La fabrication de certaines guitares haut de gamme pourrait bientôt être bouleversée par la disparition progressive de l’ébène, un bois précieux dont l’exploitation dépend en partie des déplacements des éléphants d’Afrique centrale. Selon Libération, une étude relayée ce mercredi 20 mai 2026 par CNN met en lumière les risques pesant sur cet arbre emblématique, directement liés au déclin des populations d’éléphants dans la région.
Ce qu'il faut retenir
- L’ébène, utilisé par le fabricant américain Taylor pour certaines guitares, est menacé par la raréfaction de son habitat naturel.
- Le déclin des éléphants d’Afrique centrale, chassés et victimes du braconnage, perturbe la dispersion des graines d’ébène.
- Cette étude, publiée ce 20 mai 2026, alerte sur les conséquences économiques pour l’industrie musicale.
- L’ébène est aujourd’hui classé parmi les essences protégées dans plusieurs pays africains.
Un bois précieux, une chaîne de production fragilisée
L’ébène, reconnaissable à sa couleur noire intense et à sa densité, est depuis des décennies un matériau de choix pour les fabricants de guitares, notamment aux États-Unis. Taylor Guitars, l’un des leaders du secteur, en fait un usage régulier pour certains modèles haut de gamme. Pourtant, ce bois dépend en grande partie des éléphants d’Afrique centrale, qui jouent un rôle clé dans sa régénération naturelle.
Les éléphants, en se déplaçant et en ingérant les fruits de l’ébène, dispersent les graines à travers leurs excréments. Sans ces animaux, la repousse des arbres est fortement compromise. « Les éléphants sont les jardiniers de la forêt africaine. Leur disparition progressive met en péril des écosystèmes entiers, dont l’ébène fait partie », a expliqué Dr. Marie Leblanc, biologiste spécialiste des forêts tropicales, citée par Libération.
Une pression accrue sur une ressource déjà protégée
L’exploitation de l’ébène est déjà encadrée par des réglementations strictes, notamment via la Convention sur le commerce international des espèces de faune et de flore sauvages menacées d’extinction (CITES). Plusieurs pays africains, comme le Cameroun ou la République démocratique du Congo, ont renforcé leurs contrôles sur son commerce. Pourtant, malgré ces mesures, le bois continue de faire l’objet de prélèvements illégaux, alimentant un marché noir lucratif.
Le rapport de CNN souligne que la baisse des populations d’éléphants, due au braconnage pour l’ivoire et à la réduction de leur habitat, aggrave la situation. « On estime que la population d’éléphants d’Afrique centrale a chuté de 60 % depuis 2002 », a rappelé Paul N’Goma, responsable de l’ONG African Wildlife Foundation, dans une interview accordée à CNN.

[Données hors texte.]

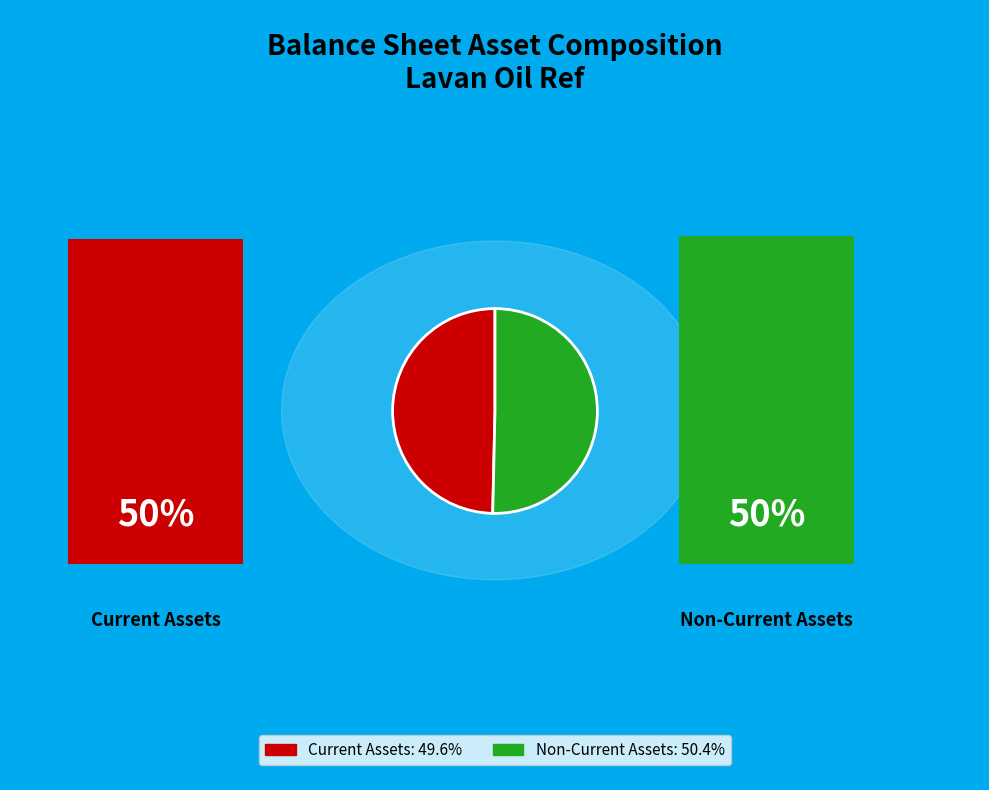

Does any single category account for the majority?

Yes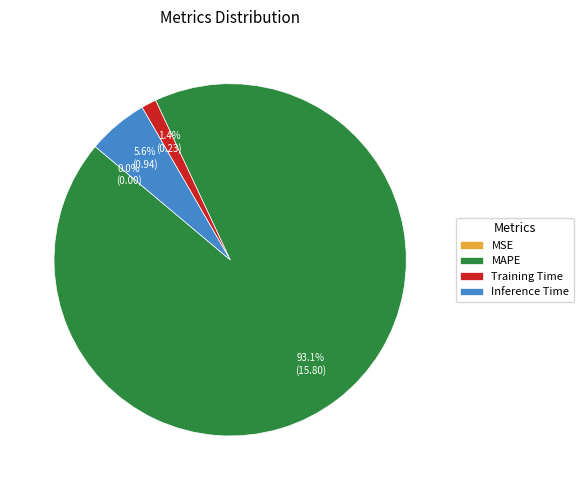

Which slice is the largest?

MAPE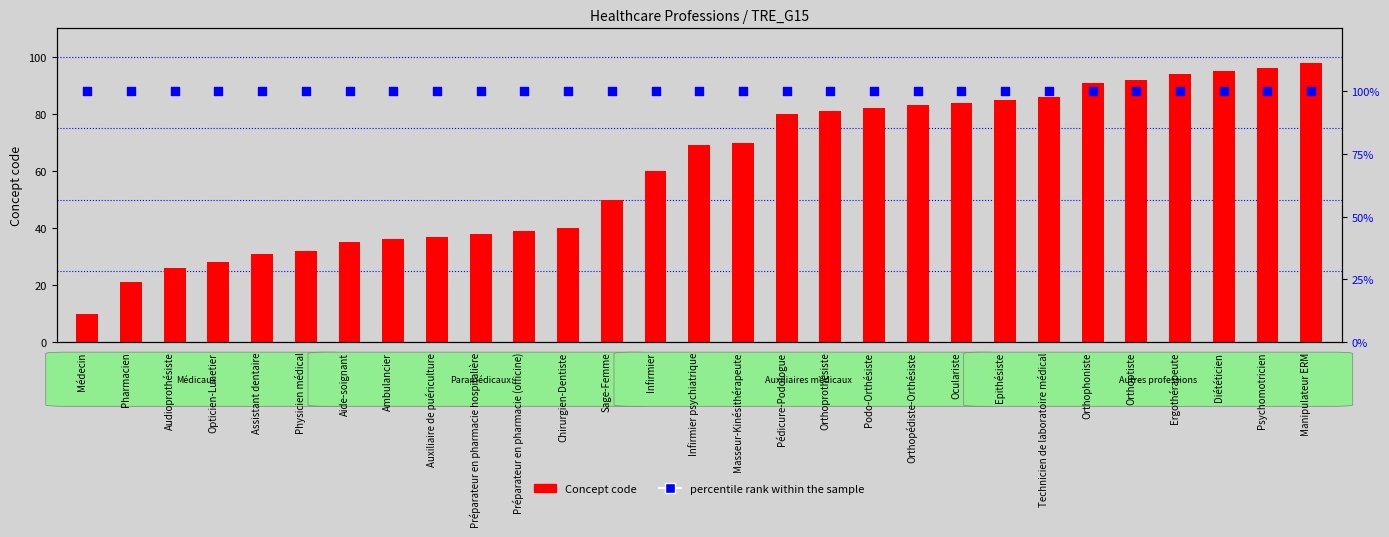

Which series has the largest total across all categories?

percentile rank within the sample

Des alternatives en discussion, mais pas de solution miracle
Face à cette menace, certains fabricants explorent des alternatives à l’ébène, comme le palissandre ou des bois synthétiques. Taylor Guitars, par exemple, a déjà réduit sa dépendance à cette essence en réutilisant les chutes de production pour fabriquer d’autres instruments. Pourtant, aucune solution ne semble pouvoir remplacer totalement ses propriétés acoustiques et esthétiques.
« Remplacer l’ébène n’est pas simple. Son son unique et sa durabilité en font un matériau irremplaçable pour les luthiers », a confirmé Bob Taylor, fondateur de Taylor Guitars, dans un communiqué diffusé en 2025. Le fabricant a également investi dans des projets de reforestation en Afrique, en partenariat avec des communautés locales, pour tenter de préserver les forêts d’ébène.
Au-delà des guitares, cette crise illustre les liens complexes entre biodiversité et économies locales. Si les éléphants disparaissent, ce ne sont pas seulement les forêts qui en pâtiront, mais aussi des industries entières, de la musique à l’artisanat. Une prise de conscience globale semble désormais indispensable.
Les éléphants ingèrent les fruits de l’ébène et dispersent leurs graines via leurs excréments, favorisant ainsi la régénération des forêts. Sans eux, la repousse naturelle de l’arbre est fortement réduite, ce qui menace son renouvellement.